Fitness Principles and Benefits

  • Core Muscle Activation
    • Primary Muscles: Latissimus dorsi (determines back width), teres major, rhomboid muscles;
    • Synergistic Muscles: Biceps brachii, brachioradialis, forearm flexors (grip support);
    • Stabilizing Muscles: Core (transversus abdominis, erector spinae) maintains a neutral trunk position to avoid lower back compensation.
  • Functional Improvements
    • Corrects poor postures like rounded shoulders and hunchback, enhances rotator cuff stability;
    • Enhances daily movement abilities (e.g., lifting, climbing) and improves grip strength and upper-limb coordination.
  • Hormone Secretion Promotion
    • Compound movements of large muscle groups stimulate testosterone and growth hormone secretion, increasing overall metabolic rate and muscle synthesis efficiency.
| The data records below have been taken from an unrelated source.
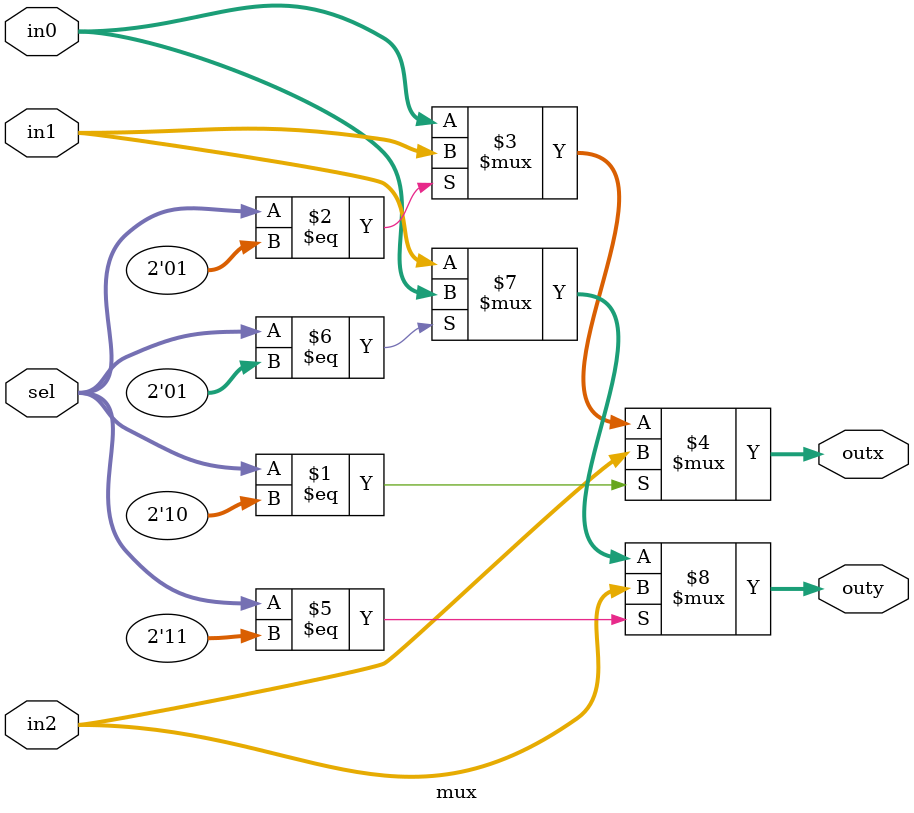
<source format=v>
`timescale 1ps / 1ps

module mux
#(
	parameter integer P_W = 32
) 
(
	input  wire [P_W-1:0] in0,		//W
	input  wire [P_W-1:0] in1,		//N
	input  wire [P_W-1:0] in2,		//PE
	input  wire [1:0]     sel,
	output wire [P_W-1:0] outx,		//E
	output wire [P_W-1:0] outy		//S
);

	assign outx = (sel == 2'b10) ? in2 : (sel == 2'b01) ? in1 : in0;
	assign outy = (sel == 2'b11) ? in2 : (sel == 2'b01) ? in0 : in1;

endmodule


</source>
*Basic Training Methods Movement Standards

  • Starting Position: Grasp the bar slightly wider than shoulder-width, hang naturally with the body, retract and depress the scapulae, and tighten the core.
  • Pulling Phase: Inhale, activate the latissimus dorsi to pull the body upward, keep elbows close to the torso, until the chin clears the bar.
  • Lowering Phase: Exhale, control the descent speed and slowly lower the body to full extension, avoiding swinging from momentum.